_WORK ITEM 1_
In the forum thread comparing Harman and Quadrafire pellet stoves, which Quadrafire model attracted the original poster and his wife?
_WORK ITEM 2_
Transcribe the pellet stove thread from "Quadra-Fire® is a" to "builder design centers.".
_WORK ITEM 3_
Extend the pellet stove thread with the text that comes after its last sentence.

_DOCUMENT TEXT_
# Trying to decide on Harman vs. Quadrafire



## JoeR3155 (Mar 5, 2017)

Hello All,
This site has been a huge help to this novice trying to learn about Pellet stoves.  After doing lots of on-line research, I'm still struggling to decide on a pellet stove, and yes, it's the age-old question of Harman vs. Quadrafire. I've seen this described as the same as a  "Ford vs. Chevy" debate, but nevertheless I'd value some input.

The stove will be going into our 1100 sq ft. seasonal cottage in New Hampshire.  We are looking to be able to use the cottage from early spring through late fall, but won't be using the system in the dead of winter.

There's a Quadrafire dealer in our area that's got a very good reputation, and we (okay, my wife) were quickly attracted to the Mt. Vernon AE.  Here's what we like about it: Quietness, ability to connect a programmable thermostat (so we can pre-heat prior to arriving on the weekend), ability to run (sort of) off of a battery, large hopper, and the dealer reputation.

But I'm a little put off by things I've read about expensive parts on the Quad.

We're also considering the Harman Absolute 43.  We don't know anything about how good the Harman dealer is, but I would guess if they stunk then Harman wouldn't keep them on (?). On the plus side is the Harman reputation - big in my eyes, and that the stove can be cleaned without turning it off (according to the sales rep).  The downside to the Harman is that it can't connect to a programmable thermostat, and we'd need to get an inverter (plus battery) to run during power outages.  Also, we don't know anything about the dealer, which concerns me a bit.

The bottom line is:  We like the features on the MVAE better - and also the dealer - but I don't want to be second guessing myself if we buy a unit with reliability issues.  I'd rather have a reliable stove that needs a little more maintenance, than a low maintenance stove that breaks down.


Thanks in advance for your help!


----------



## mralias (Mar 5, 2017)

JoeR3155 said:


> Hello All,
> This site has been a huge help to this novice trying to learn about Pellet stoves.  After doing lots of on-line research, I'm still struggling to decide on a pellet stove, and yes, it's the age-old question of Harman vs. Quadrafire. I've seen this described as the same as a  "Ford vs. Chevy" debate, but nevertheless I'd value some input.
> 
> The stove will be going into our 1100 sq ft. seasonal cottage in New Hampshire.  We are looking to be able to use the cottage from early spring through late fall, but won't be using the system in the dead of winter.
> ...



FYI

Quadra-Fire® is a member of the Hearth & Home Technologies (HHT) family of brands. HHT is the world's leading developer, producer and installer of hearth products. The company offers a product line unsurpassed in breadth, including a full array of gas, electric, pellet and wood burning fireplaces, inserts, stoves, mantels and more. *HHT carries the industry’s best and most recognized brands, including: Harman™*, Heat & Glo®, Heatilator®, Quadra-Fire, Outdoor Lifestyles and Fireside Hearth & Home retail stores and builder design centers.


----------



## whitetailscout (Mar 5, 2017)

My recommendation is to go with the stove that you know you will get excellent dealer support for when it needs service. I'm going through some frustration with my Enviro, and the inability to get it serviced.

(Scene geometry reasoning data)

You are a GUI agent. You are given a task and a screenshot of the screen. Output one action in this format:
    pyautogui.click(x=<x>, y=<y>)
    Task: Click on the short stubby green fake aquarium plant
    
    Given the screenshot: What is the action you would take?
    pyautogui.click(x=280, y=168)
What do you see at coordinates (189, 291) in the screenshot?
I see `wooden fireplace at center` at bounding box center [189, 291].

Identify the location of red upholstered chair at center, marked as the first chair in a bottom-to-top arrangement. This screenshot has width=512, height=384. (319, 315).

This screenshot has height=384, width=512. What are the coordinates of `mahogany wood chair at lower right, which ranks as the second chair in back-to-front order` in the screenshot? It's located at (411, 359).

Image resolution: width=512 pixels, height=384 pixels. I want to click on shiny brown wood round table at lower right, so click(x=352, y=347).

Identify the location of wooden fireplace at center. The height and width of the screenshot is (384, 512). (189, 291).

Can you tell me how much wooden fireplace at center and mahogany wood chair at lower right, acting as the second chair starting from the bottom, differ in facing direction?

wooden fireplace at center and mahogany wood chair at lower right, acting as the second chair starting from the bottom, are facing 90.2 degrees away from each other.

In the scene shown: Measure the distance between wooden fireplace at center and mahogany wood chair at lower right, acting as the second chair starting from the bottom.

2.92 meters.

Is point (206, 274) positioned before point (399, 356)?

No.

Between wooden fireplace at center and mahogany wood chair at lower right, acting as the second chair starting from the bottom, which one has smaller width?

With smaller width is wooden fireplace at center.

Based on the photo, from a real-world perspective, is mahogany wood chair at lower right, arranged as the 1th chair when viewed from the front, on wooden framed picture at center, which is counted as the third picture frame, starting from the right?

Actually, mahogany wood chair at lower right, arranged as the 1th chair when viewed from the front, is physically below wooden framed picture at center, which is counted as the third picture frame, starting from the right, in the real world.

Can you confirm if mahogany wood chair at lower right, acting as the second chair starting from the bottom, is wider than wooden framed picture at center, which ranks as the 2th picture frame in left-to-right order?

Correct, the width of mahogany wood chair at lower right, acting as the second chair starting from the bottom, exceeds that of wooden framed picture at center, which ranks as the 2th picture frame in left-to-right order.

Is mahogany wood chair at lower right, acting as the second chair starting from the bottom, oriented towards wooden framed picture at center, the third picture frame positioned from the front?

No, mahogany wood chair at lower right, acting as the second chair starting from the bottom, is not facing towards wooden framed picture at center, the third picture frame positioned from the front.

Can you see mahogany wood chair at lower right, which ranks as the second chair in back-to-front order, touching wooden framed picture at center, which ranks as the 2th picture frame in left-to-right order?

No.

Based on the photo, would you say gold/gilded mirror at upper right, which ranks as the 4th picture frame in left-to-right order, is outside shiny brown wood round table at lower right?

_RESULT 1_
The Mt. Vernon AE.

_RESULT 2_
Quadra-Fire® is a member of the Hearth & Home Technologies (HHT) family of brands. HHT is the world's leading developer, producer and installer of hearth products. The company offers a product line unsurpassed in breadth, including a full array of gas, electric, pellet and wood burning fireplaces, inserts, stoves, mantels and more. *HHT carries the industry’s best and most recognized brands, including: Harman™*, Heat & Glo®, Heatilator®, Quadra-Fire, Outdoor Lifestyles and Fireside Hearth & Home retail stores and builder design centers.

_RESULT 3_
----------



## railfanron (Mar 5, 2017)

If it was me I'd go with a P series Harman. The P series is the easiest to clean and can be connected to a programmable/ wifi thermostat. Although I'm not sure about cleaning the Absolute without turning it off, I believe the salesperson is stretching the truth a bit. Yes the firepot can be cleaned and scraped on any of the Harmans while in operation they all need to be shut down for a complete cleaning. I run my P43 on a thermostat and hardly ever touch the stove's controls. I use the programmable stat to do everything including a shutdown. I have the same stat on the furnace and my wife has no trouble or confusion when she wants to change a setting.
Ron


----------



## JoeR3155 (Mar 5, 2017)

railfanron said:


> If it was me I'd go with a P series Harman. The P series is the easiest to clean and can be connected to a programmable/ wifi thermostat. Although I'm not sure about cleaning the Absolute without turning it off, I believe the salesperson is stretching the truth a bit. Yes the firepot can be cleaned and scraped on any of the Harmans while in operation they all need to be shut down for a complete cleaning. I run my P43 on a thermostat and hardly ever touch the stove's controls. I use the programmable stat to do everything including a shutdown. I have the same stat on the furnace and my wife has no trouble or confusion when she wants to change a setting.
> Ron



Thanks Ron.  To be fair to the dealer, he was talking about the cleaning the fire pot.  How quiet is the P43?  The stove will be just outside our bedroom and my wife is a very light sleeper. 

Thanks again


----------



## Tonyray (Mar 5, 2017)

JoeR3155 said:


> Thanks Ron.  To be fair to the dealer, he was talking about the cleaning the fire pot.  How quiet is the P43?  The stove will be just outside our bedroom and my wife is a very light sleeper.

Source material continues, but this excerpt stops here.